Rhatomy et al ¹² evaluated 31 patients who underwent ACL reconstruction with a full PLT graft; the investigators found no significant difference in ankle eversion strength or first ray plantarflexion strength between the donor ankle side and contralateral side 6 months after surgery.

Ertilav et al ⁴ examined 50 patients who underwent ACL reconstruction using a full PLT graft; the investigators found no significant differences in ankle eversion and plantarflexion strengths measured preoperatively and 4 years postoperatively and when compared with the contralateral ankle. As well, the investigators found no significant difference in preoperative and postoperative AOFAS scores. Ertilav et al noted that ankle range of motion angles of dorsiflexion, plantarflexion, inversion, and eversion were significantly lower in the postoperative period compared with the preoperative period and the contralateral side, with each direction reduced by a mean of 1° or 2°.
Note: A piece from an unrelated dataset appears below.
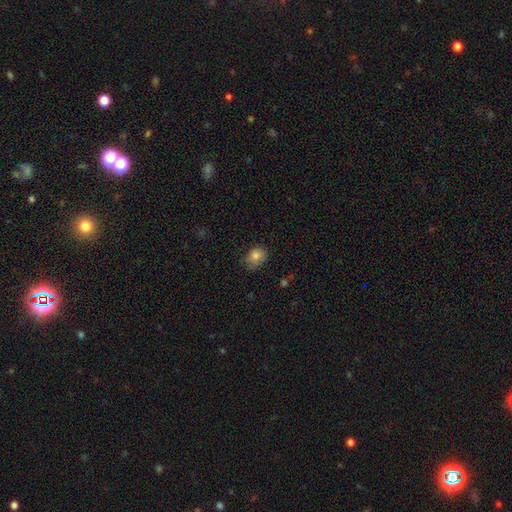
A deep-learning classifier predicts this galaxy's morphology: Smooth or featured? smooth (82%)
How rounded? in between (50%)
Merging? none (64%)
Agarwal et al ¹ compared 96 patients who underwent a hamstring ACL reconstruction versus 98 patients who had a full PLT ACL reconstruction; the investigators found no significant difference in the mean AOFAS score between the 2 groups but a statistically significant improvement in thigh muscle wasting in the PLT group 1 year postoperatively. They also found no significant differences between the preoperative, 6-month postoperative, and 1-year postoperative scores between the hamstring and peroneus longus groups for the International Knee Documentation Committee (IKDC) and Lysholm knee scores.
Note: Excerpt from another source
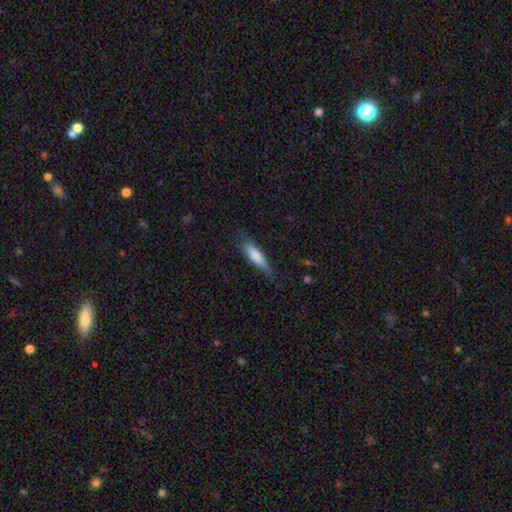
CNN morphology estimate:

In a prospective cohort study, Saeed et al ¹³ followed 73 hamstring graft patients and 85 PLT graft patients for 24 months; those investigators found statistically significantly lower rates of donor site morbidity in the PLT group and no significant differences between the groups in the rate of graft rupture or in IKDC and Tegner-Lysholm knee scores at 24 months.
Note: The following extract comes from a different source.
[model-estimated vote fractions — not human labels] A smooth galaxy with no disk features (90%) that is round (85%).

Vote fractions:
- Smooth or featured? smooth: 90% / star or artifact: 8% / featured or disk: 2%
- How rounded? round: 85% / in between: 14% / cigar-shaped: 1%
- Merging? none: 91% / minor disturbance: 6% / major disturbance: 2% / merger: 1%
Our study has several limitations. The sample size was relatively small, which may limit the generalizability of the findings. The use of elderly cadaveric specimens does not accurately reflect the tissue properties of the younger population typically undergoing ACL reconstruction. Furthermore, this study focused on load to failure and did not assess other biomechanical properties such as stiffness or elongation with cyclical loading. Finally, as a time-zero biomechanical study, our study does not account for biological healing or in vivo conditions, which may significantly influence graft performance over time.

Conclusion

Four-strand half-PLT grafts had a statistically significantly lower load to failure compared with STT grafts in this study. Surgeons should use caution if planning on harvesting only the anterior half of the PLT or if splitting the tendon into 2 grafts.